▶ [Exercise aim]:
Show every line of the data that includes the word "numero".
[Start of Attachment]
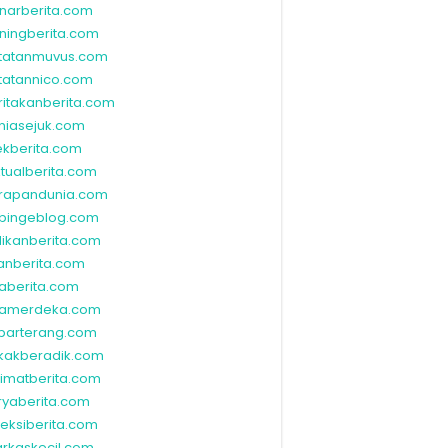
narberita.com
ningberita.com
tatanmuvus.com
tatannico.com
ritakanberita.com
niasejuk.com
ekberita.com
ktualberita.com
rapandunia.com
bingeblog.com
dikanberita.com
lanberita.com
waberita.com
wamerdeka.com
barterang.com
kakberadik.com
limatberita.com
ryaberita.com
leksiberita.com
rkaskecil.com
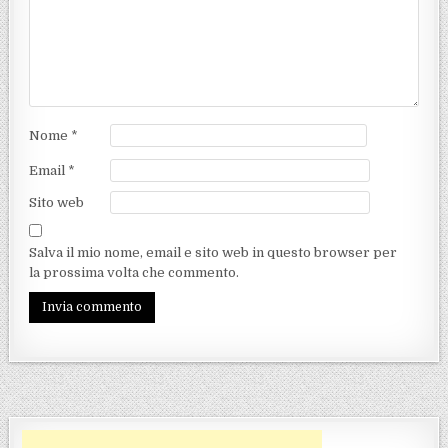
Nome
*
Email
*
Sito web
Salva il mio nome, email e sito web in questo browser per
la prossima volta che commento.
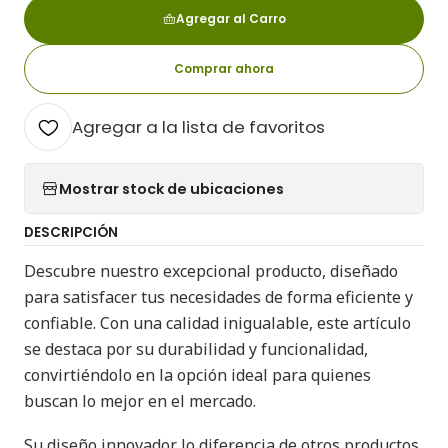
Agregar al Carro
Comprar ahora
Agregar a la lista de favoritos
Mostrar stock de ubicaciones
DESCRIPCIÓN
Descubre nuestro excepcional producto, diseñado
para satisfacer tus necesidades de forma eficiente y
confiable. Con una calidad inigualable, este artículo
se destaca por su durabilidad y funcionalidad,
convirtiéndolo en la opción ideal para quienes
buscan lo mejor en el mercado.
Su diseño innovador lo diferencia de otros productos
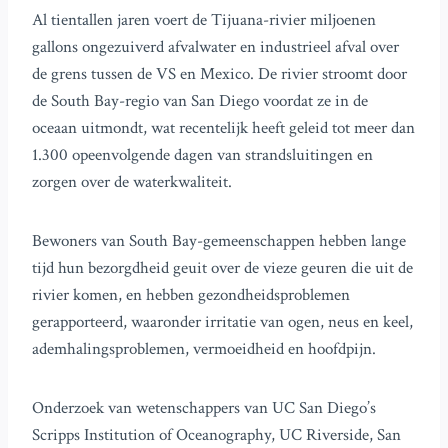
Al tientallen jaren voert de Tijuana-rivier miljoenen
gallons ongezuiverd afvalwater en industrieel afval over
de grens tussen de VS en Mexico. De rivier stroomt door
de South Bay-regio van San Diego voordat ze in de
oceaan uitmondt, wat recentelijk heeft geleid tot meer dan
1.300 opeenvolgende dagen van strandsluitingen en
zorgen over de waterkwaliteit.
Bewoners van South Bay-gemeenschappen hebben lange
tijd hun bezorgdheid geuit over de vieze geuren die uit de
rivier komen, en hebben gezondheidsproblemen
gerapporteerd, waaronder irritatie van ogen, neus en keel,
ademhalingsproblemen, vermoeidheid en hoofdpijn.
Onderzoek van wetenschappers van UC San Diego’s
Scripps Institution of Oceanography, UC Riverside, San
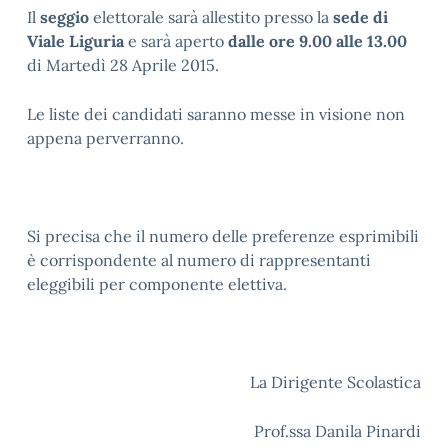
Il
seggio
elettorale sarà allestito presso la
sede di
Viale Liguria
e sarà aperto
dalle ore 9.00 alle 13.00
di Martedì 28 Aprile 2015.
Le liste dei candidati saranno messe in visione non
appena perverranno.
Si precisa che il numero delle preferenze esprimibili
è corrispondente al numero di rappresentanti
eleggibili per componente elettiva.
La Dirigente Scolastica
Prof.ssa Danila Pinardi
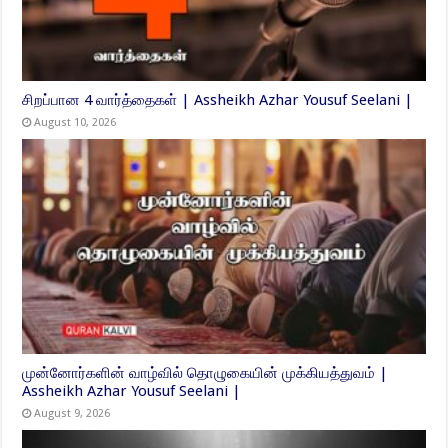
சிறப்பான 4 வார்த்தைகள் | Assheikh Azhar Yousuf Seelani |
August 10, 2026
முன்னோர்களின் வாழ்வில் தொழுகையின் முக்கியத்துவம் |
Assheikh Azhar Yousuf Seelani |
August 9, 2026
[End of Attachment]
▶ [The completed task]:
Si precisa che il numero delle preferenze esprimibili
è corrispondente al numero di rappresentanti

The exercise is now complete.